Does anyone aware of any optimized implementation of exp, sqrt and log functions? Compiler supplied implementation is designed for precision, not speed. In case one doesn't need 15 digit precision, there should a way to speedup those math function.Any thoughts?

That might be just what I need. Thanks.Btw, I it is single precision, not double. The good new is that, each function does 4 floats per call. MS compiler intrinsics are all double precision. (Yes/No?) I presume that all intrinsics benefit from SSE2. (Yes/No?)

List of suspects: Intel Compiler's Math Library (ICML), Julien Pommier's SSE math library (SSE_Math), MS intrinsic math functions (MS).Platform: Visual Studio 2008, WinXP box running on Cure 2 duo.Math functions tested: exp, log, sin, cos.Remarks: ICML is a part of Intel's compiler suite. ICML automatically replaces cmath functions with optimized intrinsics. MS automatically replaces stock cmath.And the verdict is...Normalized single procession performance: MS (1), SSE_Math (4), ICML (6).ICML single precision performance is 6 times faster than MS and 1.5 times faster than SSE_Math.But...ICML must be used in a loop. The loop must be auto-vectorized by the compiler. Not all loops can be auto-vectorized. Using std::vector instead of plain array will privet vectorization. Aliased pointer will prevent vectorization. Many other things can prevent vectorization. Intel Compiler's manual provides some info on how to facilitate vectorization.SSE_Math has full single precision accuracy. SSE_Math can compute sin and cos of the same argument in 1 pass with almost zero overhead. It can be 8 times faster than MS in some circumstances.

Last edited by renorm on October 4th, 2010, 10:00 pm, edited 1 time in total.

4% error is too much.ICML and MKL are free to try for 1 month.

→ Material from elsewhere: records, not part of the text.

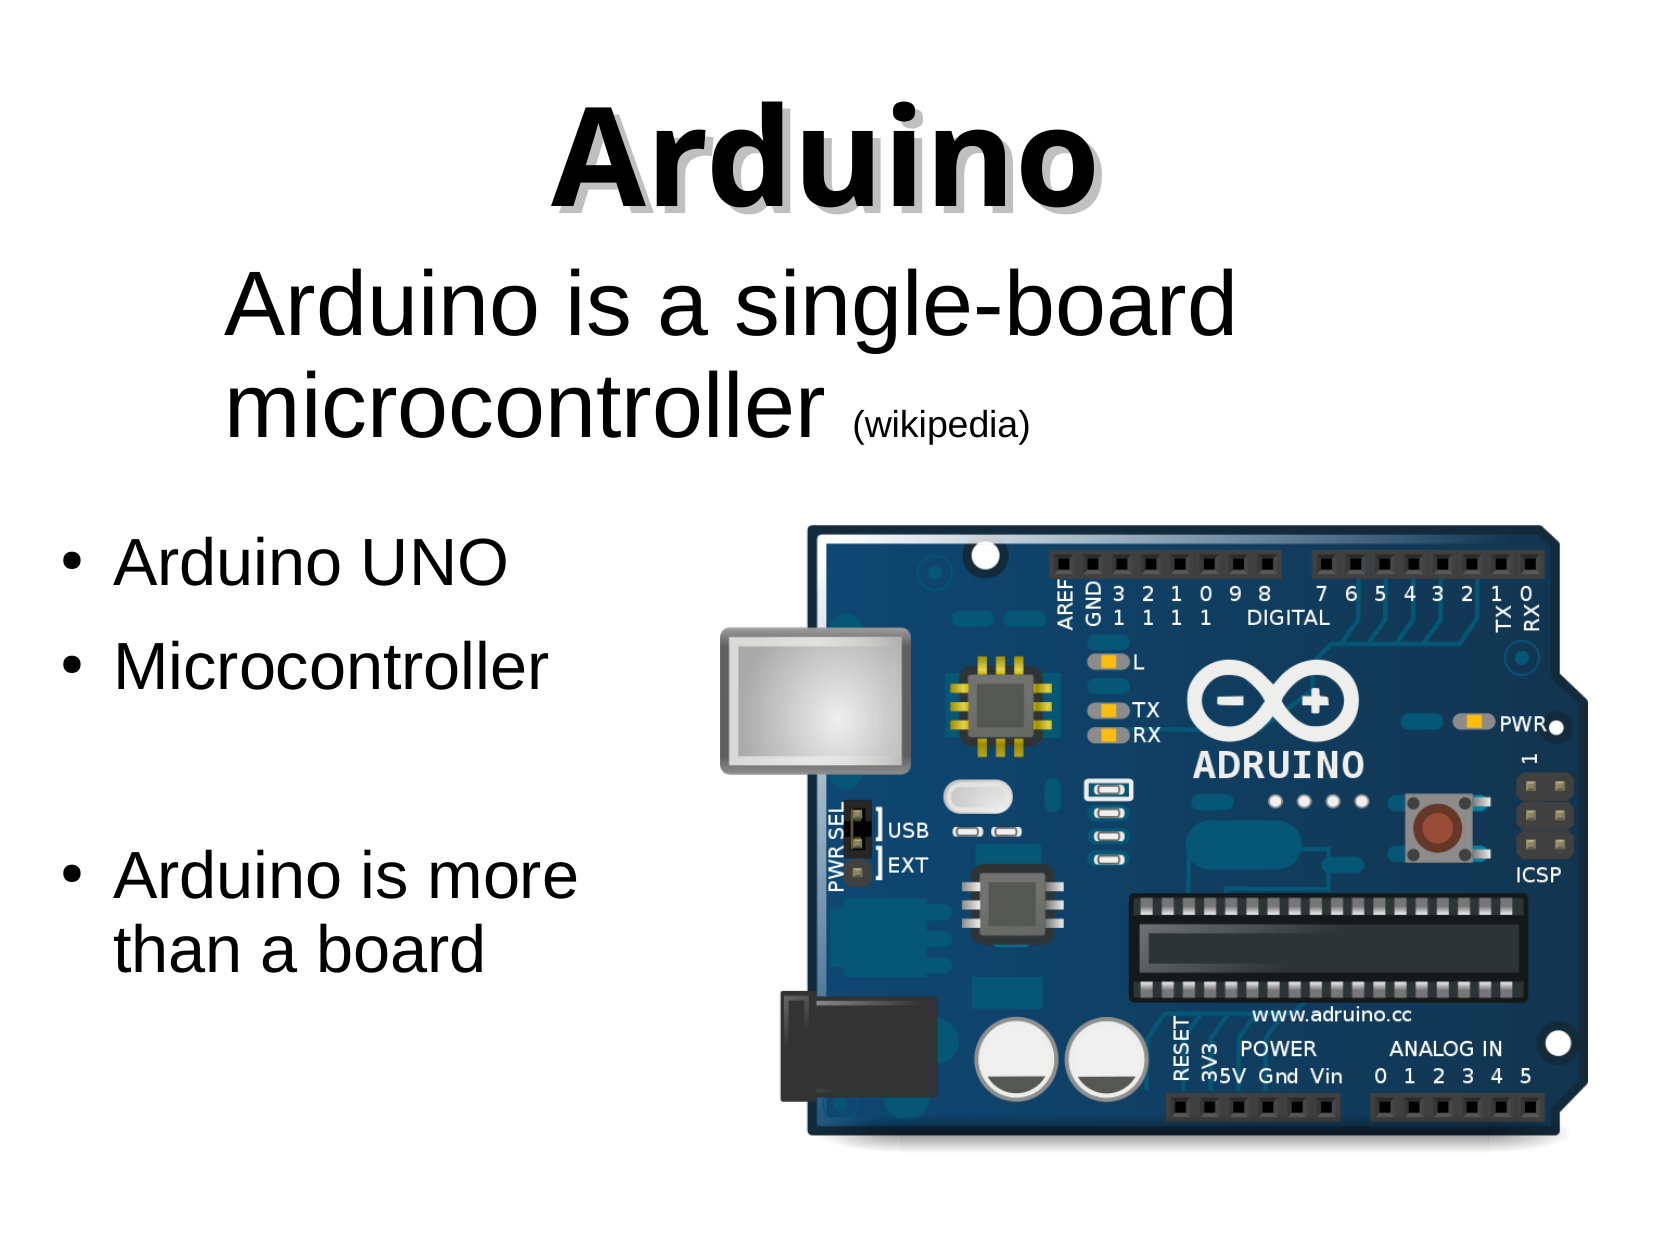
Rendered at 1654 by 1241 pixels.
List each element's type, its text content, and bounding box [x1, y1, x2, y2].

text_box Arduino is a single-board microcontroller (wikipedia) [210, 244, 1546, 466]
title Arduino [82, 49, 1571, 257]
list Arduino UNO Microcontroller Arduino is more than a board [42, 525, 676, 1111]
picture [720, 524, 1588, 1156]
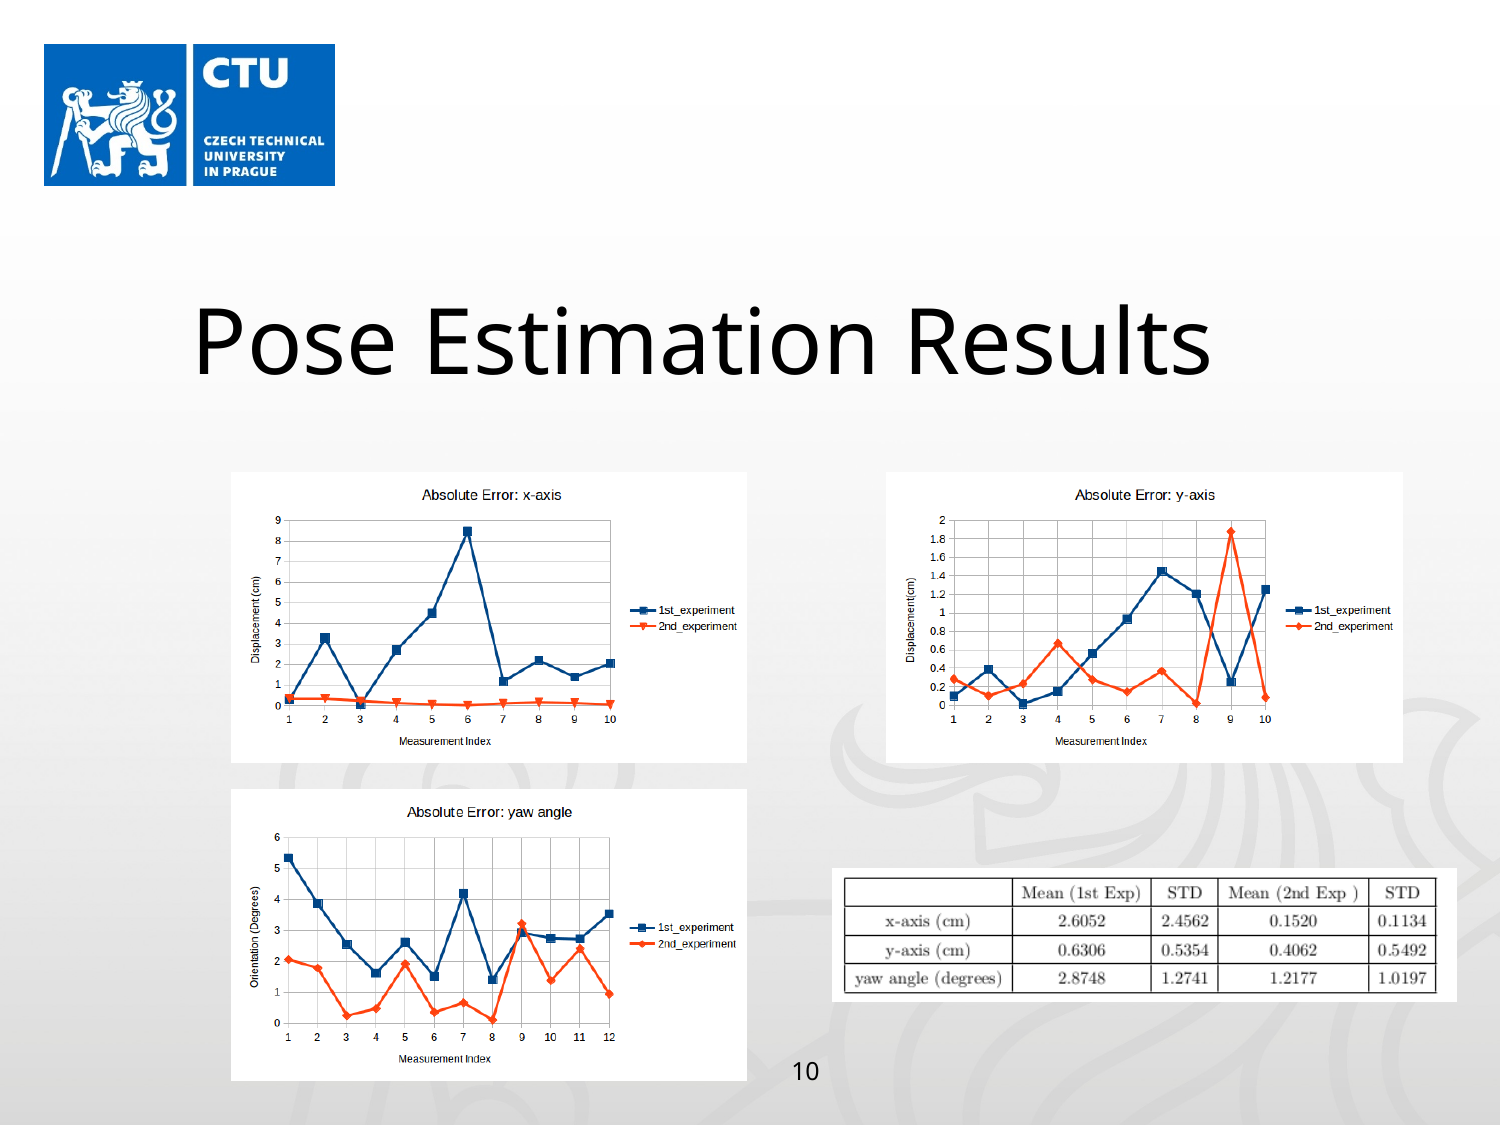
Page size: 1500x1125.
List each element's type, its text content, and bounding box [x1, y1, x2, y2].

title 10 [776, 1050, 841, 1096]
picture [0, 0, 1500, 1125]
title Pose Estimation Results [177, 236, 1456, 454]
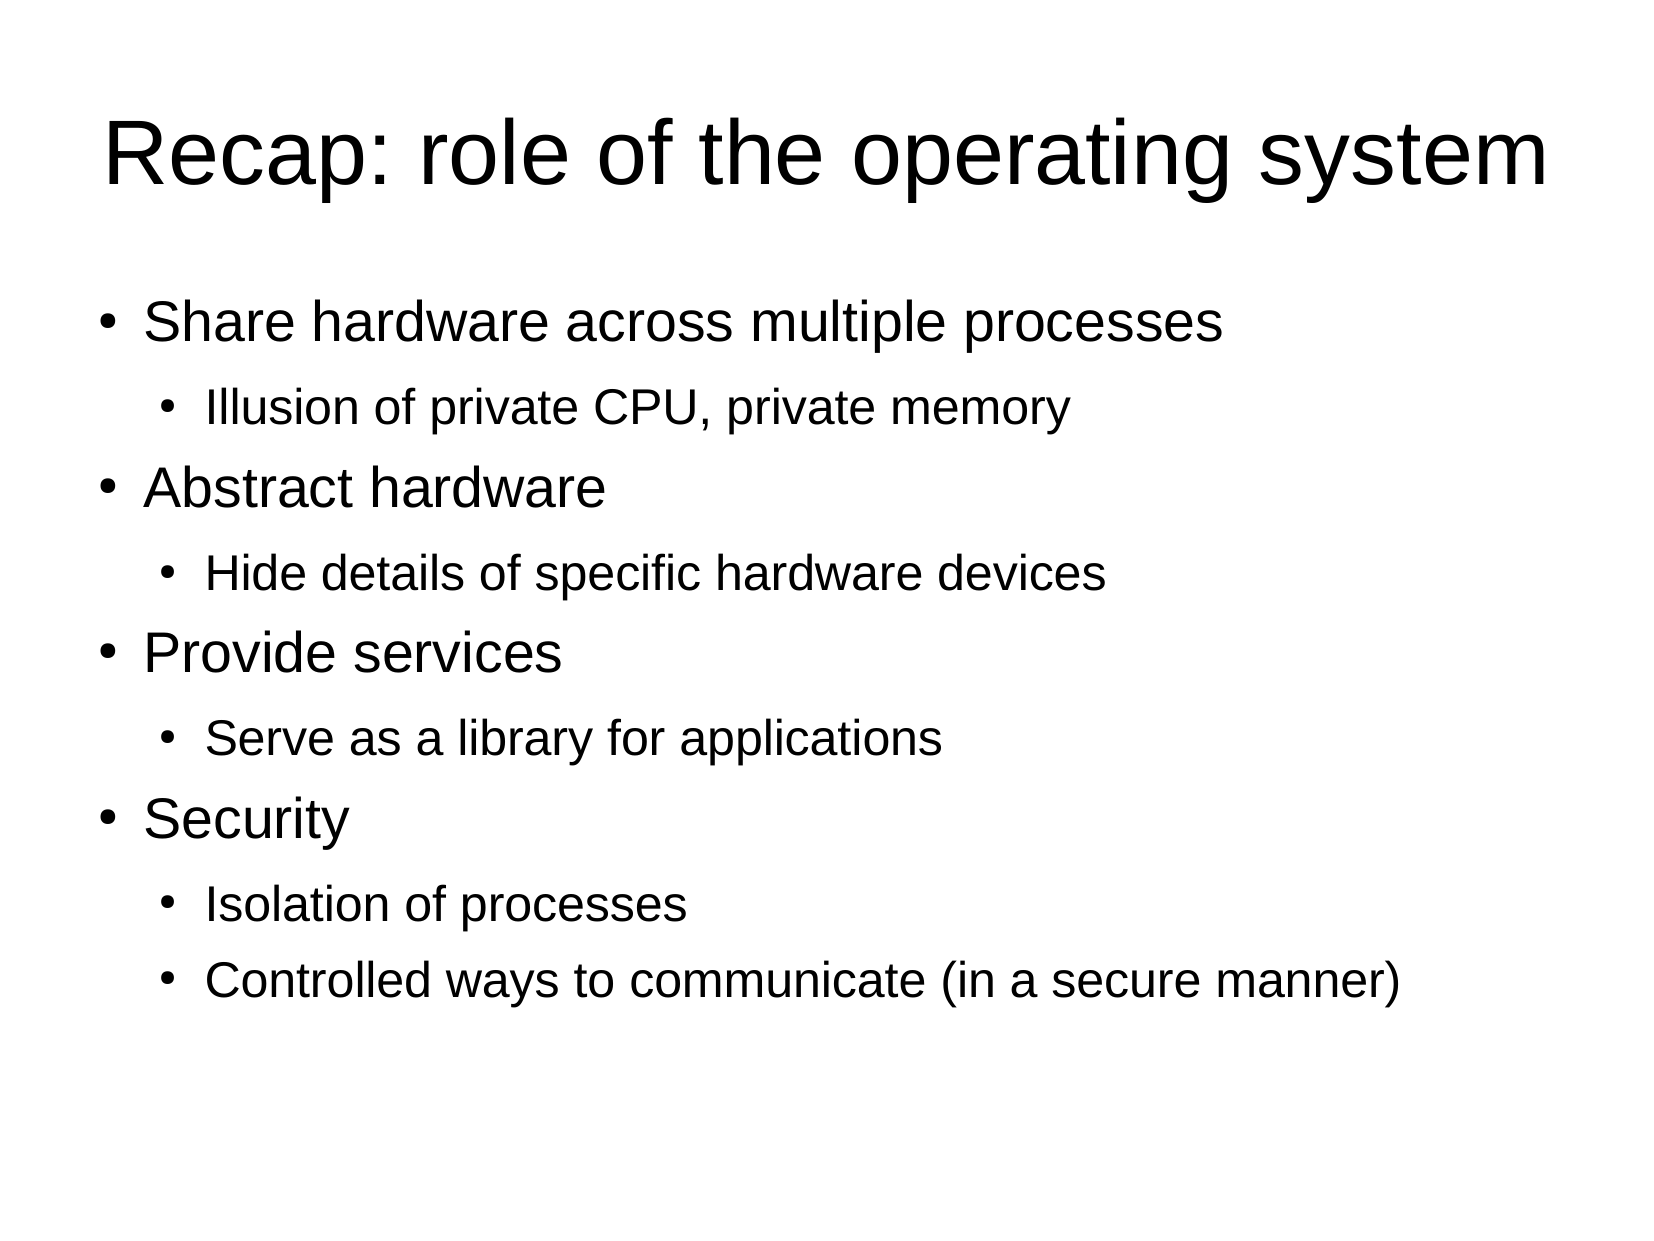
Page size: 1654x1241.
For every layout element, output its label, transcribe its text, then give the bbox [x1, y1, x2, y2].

title Recap: role of the operating system [82, 49, 1571, 257]
list Share hardware across multiple processes Illusion of private CPU, private memory Abstract hardware Hide details of specific hardware devices Provide services Serve as a library for applications Security Isolation of processes Controlled ways to communicate (in a secure manner) [82, 290, 1571, 1010]
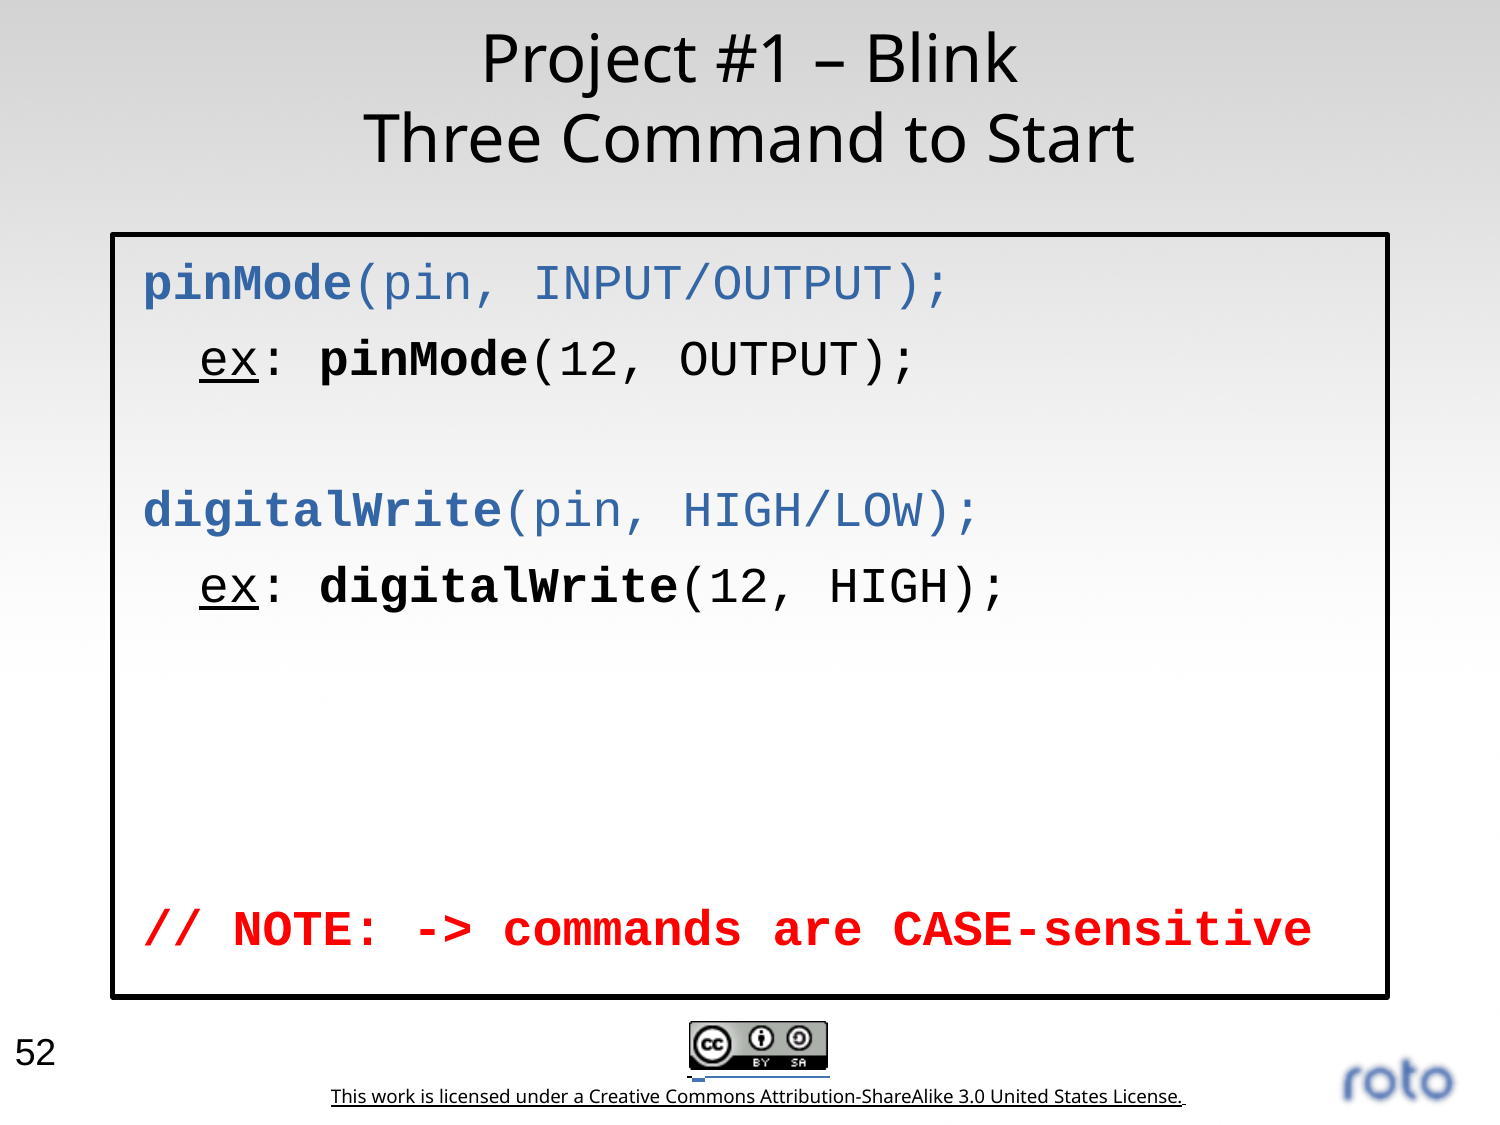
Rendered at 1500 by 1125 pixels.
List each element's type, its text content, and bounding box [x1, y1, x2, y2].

list pinMode(pin, INPUT/OUTPUT); ex: pinMode(12, OUTPUT); digitalWrite(pin, HIGH/LOW); ex: digitalWrite(12, HIGH); // NOTE: -> commands are CASE-sensitive [112, 234, 1388, 998]
picture [0, 0, 1500, 1125]
title Project #1 – Blink Three Command to Start [112, 2, 1388, 190]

what are your "specifications"? you kept it a bit vague (intentionally?)for 'fast' one could always glance what the gaming/visual guys suggest,for 'compact' for those engineers around embedded systems,for 'correct' (but poor) for 'ancients' before IEEE normingsfor correct and not poor -s.th. like Moshier's cephes or SUN as approach

i just coded LUT for exp and it's ~10 faster than stock version, precision can be tuned, in my case it's at lelast 5 digits

Can you post the actual speed?Here are my measurements for single precision exp.CPU: 2.33Ghz Core2 duo (single threaded test).Intel Math Library Speed: 291M per secSSE_Math Speed: 187M per secAn array of 2^20 numbers (1 : 2^20)*1e-5 was used as an input (range~ (0, 10.5)).The output was stored in another array of length 2^20 and then compared with stock exp. The relative error didn't exceed 2^-22. Everything was cycled 100 times and the total time measured. Using smaller/larger array with more/less cycles doesn't make any noticeable difference. Cache issues are less important in number crunching.

Last edited by renorm on October 5th, 2010, 10:00 pm, edited 1 time in total.